One of the subthemes in the futuristic novels I am writing is, how should we be governed? Most readers of this blog will think the answer is obvious: democracy. Think about this for a minute, and ask, is this true, and how do you know? My answer is that democracy is too cumbersome. Trying to get everybody to even consider an issue is hopeless in our modern life, and even if you can get them to think about it, the thoughts tend to be very superficial. So, what we tend to do is to give everybody a vote, but they have to spend it on a politician. We do not have democracy; we have a republic, and the United States constitution in particular is based on the Roman republic. What happened then was that the eligible citizens were all given a “stone” and they went to a selected spot and cast it. The United States President is elected in a similar way to the Roman Consul, the electoral college representing the role of the great families. Most other “democracies” work in a similar way. This is more efficient at decision-making, but it has its problems.
Recently, the death of Margaret Thatcher illustrated what I consider to be much of what is wrong with our political system. You may not agree with her policies, but why not disagree while she was alive? Perhaps because there was nothing the public could do to change them? In an election you get one vote, so one issue predominates. It is not democratic to have no means of deciding separable issues, but merely more efficient.
####
§ Questions to answer:
1 – According to the essay on how we should be governed, what is the United States constitution based on?
2 – Please list every sentence in the essay on how we should be governed that ends with a question mark.
3 – Extend the essay on how we should be governed with new writing that picks up after its final sentence.
The rows are not used for anything here.

§ Information:
####
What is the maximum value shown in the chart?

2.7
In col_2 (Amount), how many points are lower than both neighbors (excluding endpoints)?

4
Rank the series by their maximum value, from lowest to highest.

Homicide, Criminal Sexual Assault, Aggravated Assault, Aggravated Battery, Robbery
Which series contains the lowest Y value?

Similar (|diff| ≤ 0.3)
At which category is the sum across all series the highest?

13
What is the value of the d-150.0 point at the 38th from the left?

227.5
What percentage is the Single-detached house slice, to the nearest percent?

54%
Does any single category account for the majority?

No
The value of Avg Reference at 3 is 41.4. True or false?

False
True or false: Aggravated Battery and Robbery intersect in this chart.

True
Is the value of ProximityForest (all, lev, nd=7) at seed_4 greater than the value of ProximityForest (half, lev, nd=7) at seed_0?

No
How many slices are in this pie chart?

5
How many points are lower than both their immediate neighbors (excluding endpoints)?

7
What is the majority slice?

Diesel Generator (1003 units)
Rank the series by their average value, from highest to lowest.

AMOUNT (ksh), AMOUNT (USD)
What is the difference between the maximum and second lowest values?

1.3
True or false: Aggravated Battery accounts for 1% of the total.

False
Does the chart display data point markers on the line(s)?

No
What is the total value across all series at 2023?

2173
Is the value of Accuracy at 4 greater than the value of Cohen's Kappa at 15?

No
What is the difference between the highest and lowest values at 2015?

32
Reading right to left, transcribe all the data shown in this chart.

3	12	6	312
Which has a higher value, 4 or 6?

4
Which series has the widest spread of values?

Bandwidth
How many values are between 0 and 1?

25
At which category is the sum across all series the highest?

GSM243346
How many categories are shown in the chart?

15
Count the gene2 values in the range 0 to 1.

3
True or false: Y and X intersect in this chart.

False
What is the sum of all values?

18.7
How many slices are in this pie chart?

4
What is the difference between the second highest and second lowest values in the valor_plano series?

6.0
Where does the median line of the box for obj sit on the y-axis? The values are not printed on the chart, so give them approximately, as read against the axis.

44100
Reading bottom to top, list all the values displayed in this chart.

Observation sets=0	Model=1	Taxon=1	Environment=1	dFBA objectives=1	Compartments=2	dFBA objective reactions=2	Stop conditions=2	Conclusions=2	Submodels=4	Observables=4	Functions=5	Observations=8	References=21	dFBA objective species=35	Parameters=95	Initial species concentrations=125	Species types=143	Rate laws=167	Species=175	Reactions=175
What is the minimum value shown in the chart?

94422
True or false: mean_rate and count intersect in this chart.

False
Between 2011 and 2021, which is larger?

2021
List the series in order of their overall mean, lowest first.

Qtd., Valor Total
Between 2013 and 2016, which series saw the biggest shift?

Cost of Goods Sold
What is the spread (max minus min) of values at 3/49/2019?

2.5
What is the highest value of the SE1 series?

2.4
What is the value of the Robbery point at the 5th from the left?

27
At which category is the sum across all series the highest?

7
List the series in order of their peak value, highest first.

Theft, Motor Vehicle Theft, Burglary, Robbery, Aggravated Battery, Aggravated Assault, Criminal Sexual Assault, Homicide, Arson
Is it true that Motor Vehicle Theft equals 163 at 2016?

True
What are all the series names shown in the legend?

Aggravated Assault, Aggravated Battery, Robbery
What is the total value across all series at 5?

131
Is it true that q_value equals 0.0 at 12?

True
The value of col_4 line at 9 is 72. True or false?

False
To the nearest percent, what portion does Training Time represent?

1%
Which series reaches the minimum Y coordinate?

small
####
§ Answers by item number:
1 – The Roman republic.

2 –
- One of the subthemes in the futuristic novels I am writing is, how should we be governed?
- Think about this for a minute, and ask, is this true, and how do you know?
- You may not agree with her policies, but why not disagree while she was alive?
- Perhaps because there was nothing the public could do to change them?

3 –
I think it is a fair assessment that when she came to power, Britain was sick. The manufacturing industries were simply non-competitive. There were several reasons for this. One was the overall debt incurred by Britain in fighting Hitler. This debt totally wrecked Britain’s economy, and Britain would have been better to have stayed out of the war, or to have made peace after Dunkirk. The world, of course, would have been a much worse place, but the fact remains, Britain never really recovered from that war. The second problem was that British industry did not reinvest, but rather it ran its factories into the ground, and did not value what it had. A long time ago, I owned a Datsun 1600, which was quite an advanced car for its time, and one day, while driving in the Australian country, I had trouble with a hose. I limped into this small country town with one garage, which nominally was an Austin/Morris agency, so I stopped. Could he do something to get me to … No problem, he had the part. Austin had sold its designs to Datsun, and persisted with a much inferior design, but the Austin hoses exactly fitted the Datsun. So Japan has a car industry and Britain does not. The final piece of bad news for Britain prior to Thatcher was the Union movement. Nobody would do anything that was not on their formal job description, which meant that industries were hopelessly overstaffed. Margaret Thatcher excised the cancer. The trouble was, she excised far too much. She closed the coal industry, almost overnight, and industry simply collapsed, unable to compete with German and Japanese industry. I consider this was a triumph of political dogma over logic
Thatcher became extremely unpopular, until the Falklands. Whether she was completely rational there is a matter of opinion, but she decided to retake them. In my opinion, all other things being equal, Britain should have failed. What happened is that Thatcher risked many lives as she staked her reputation, and the question is, was what she did a rational assessment of the situation, a moral stand, or was it a throw of the dice to rescue an otherwise impossible political position? Whatever it was, it worked, and her reputation reached unparalleled heights.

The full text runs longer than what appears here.